Alguns críticos amargos disseram que “Calibre 22” (Editora Nova Fronteira) é uma obra de clássicos requentados daquele que seja, talvez, um dos maiores escritores brasileiros vivos: Rubem Fonseca. Num país em que a política repete erros e escândalos há séculos, ter um autor dessa relevância praticando um leve e saboroso exercício de metalinguagem de sua literatura é um luxo.

Aos 91 anos, Rubem Fonseca parece incansável. Ao todo, “Calibre 22” reúne 29 histórias inéditas sobre violência, falta de escrúpulos humano e indecência moral. Ingredientes mais atuais, impossível. São contos urbanos adornados por narrativa ágil, humor afiado e ironia atemporal. Um deleite para amantes de Rubem Fonseca.

“Calibre 22” serve, também, de estímulo para novatos embarcarem em histórias policiais do autor, como “Lúcia McCartney” (1969), e nos romances “O Caso Morel” (1973), “A Grande Arte” (1983), “Bufo & Spallanzani” (1986) e “Agosto” (1990) — que ganhou uma adaptação televisiva no mesmo ano.

No livro, o autor parece se embrenhar numa cruzada solitária e necessária a favor dos “fracos e oprimidos”, tecendo narrativas curtas e precisas acerca de assuntos de nossa sociedade doente.
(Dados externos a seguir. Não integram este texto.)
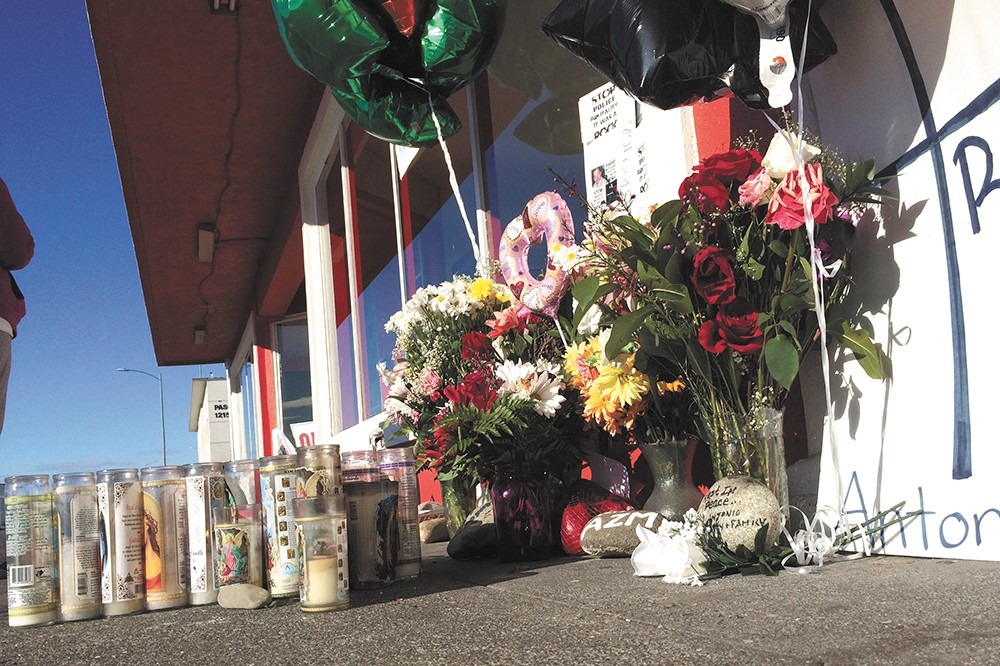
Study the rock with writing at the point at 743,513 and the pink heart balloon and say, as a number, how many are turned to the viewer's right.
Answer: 0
Em “Homem Não Pode Bater em Mulher”, por exemplo, o escritor emociona com a história do morador de um prédio incomodado com as manchas roxas no corpo da vizinha.
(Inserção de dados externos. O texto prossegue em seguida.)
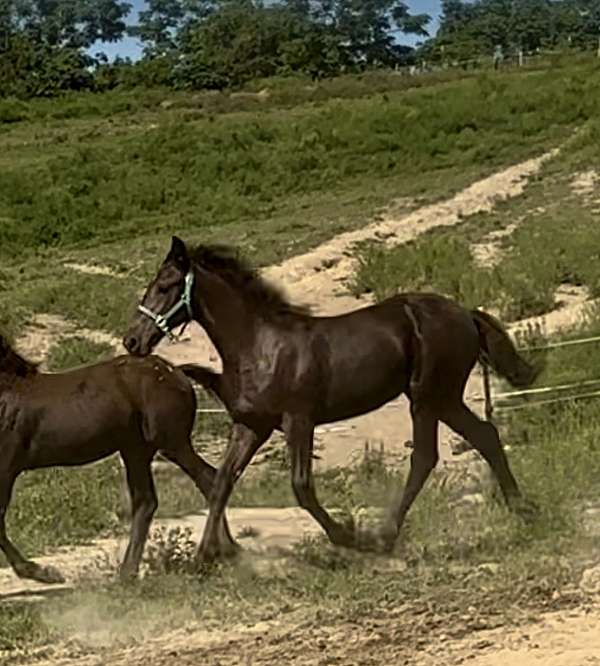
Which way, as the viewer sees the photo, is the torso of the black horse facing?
to the viewer's left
O bullying nas escolas e a homofobia vem à tona com a premissa de um enredo de Charles Dickens moderno, quando um justiceiro suburbano defende colega gay na escola. “Dei uma navalhada na roupa dos dois parrudos. Eles ficaram imóveis, encagaçados. Esses caras que gostam de sacanear veados, hostilizar magrelos etc. são todos covardes”, reflete em “Colégio”.

Sofisticado, Rubem Fonseca faz uso de suspense elegante para misturar no conto “Gastronomia” crime intrincado e prazeres frugais da vida. A trama, aliás, apresenta um dos raros momentos em que o autor foge da esquizofrenia dos centros urbanos para explorar o lado soturno da paisagem bucólica.

Autorreferência
Ex-comissário de polícia que virou executivo da Light e cineasta frustrado, o mineiro de Juiz de Fora (MG) faz do Rio de Janeiro playground de sua ficção policial. Na atual obra, Rubem Fonseca apresenta elementos simbólicos que divertem o leitor. Um deles é preencher sua narrativa com referências deliciosas à sua obra. Trata-se de uma brincadeira que só o mais fiel dos seguidores do autor vai alcançar.
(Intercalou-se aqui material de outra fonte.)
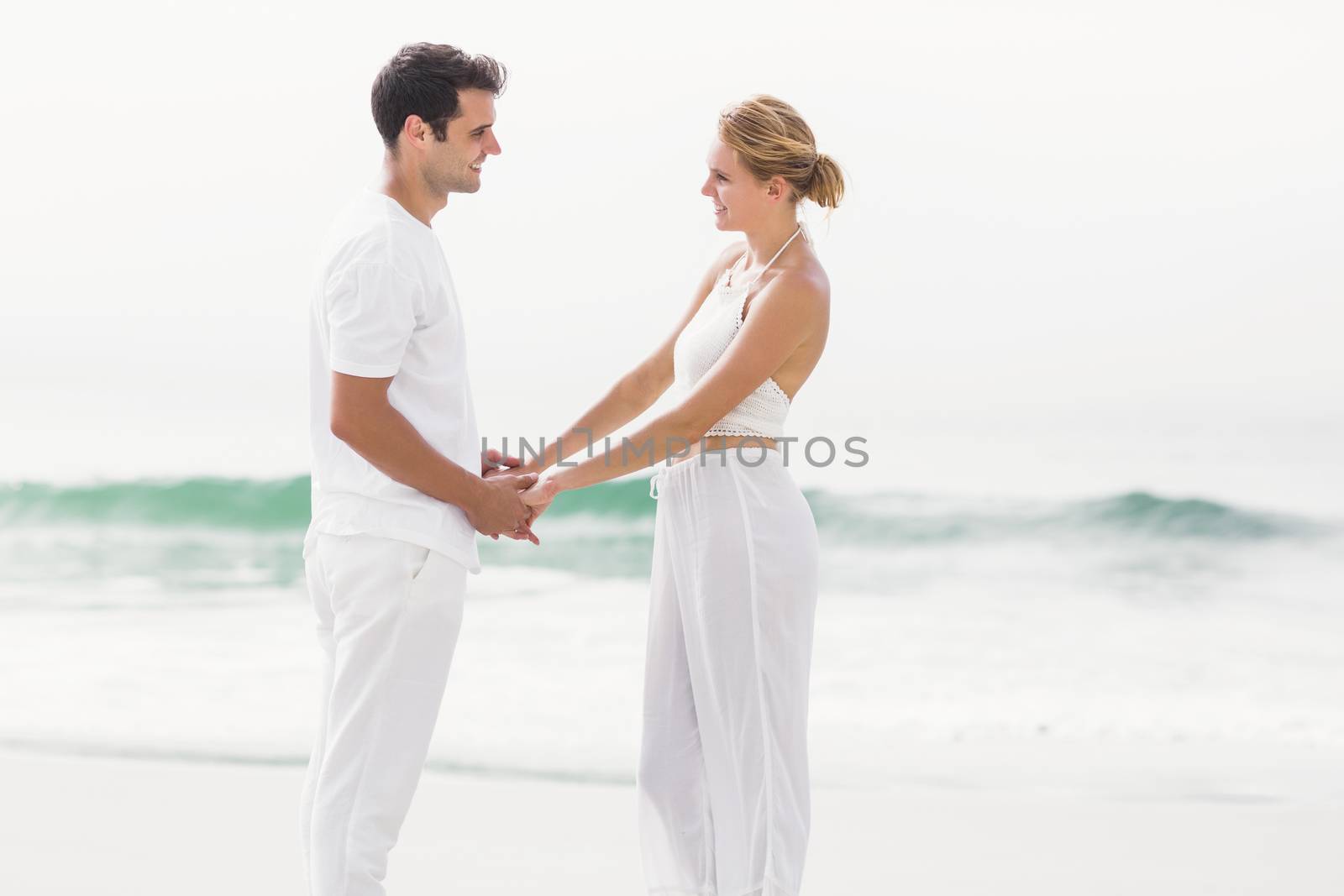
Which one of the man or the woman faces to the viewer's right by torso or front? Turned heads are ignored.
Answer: the man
Assim, entre um conto e outro, a gente se depara com as obsessões que habitam o universo de Fonseca, como anões pervertidos, uma enxurrada de sapos, prostitutas, ninfomaníacos, vinhos e charutos. Personagens marcantes de outros livros são lembrados de forma sutil. Basta observar as entrelinhas dos crimes e se esbaldar.

Outro atrativo empolgante de “Calibre 22” é a volta do mítico personagem Mandrake, o advogado criminalista e detetive com jeitão noir criado por Fonseca em 1969, desde que foi chamado para desvendar o “Sequestro de F. A.”, num dos contos de “Lúcia McCartney”.

Repetições em obras literárias podem ser maçantes e desestimulantes, não no caso de Rubem Fonseca, cujo “mais do mesmo” de sua literatura nos últimos anos têm sido cada vez mais empolgante. “Toda a literatura e tudo o que se escrevia era sempre a mesma merda”, reflete o escritor do conto “Camisola e Pijama”.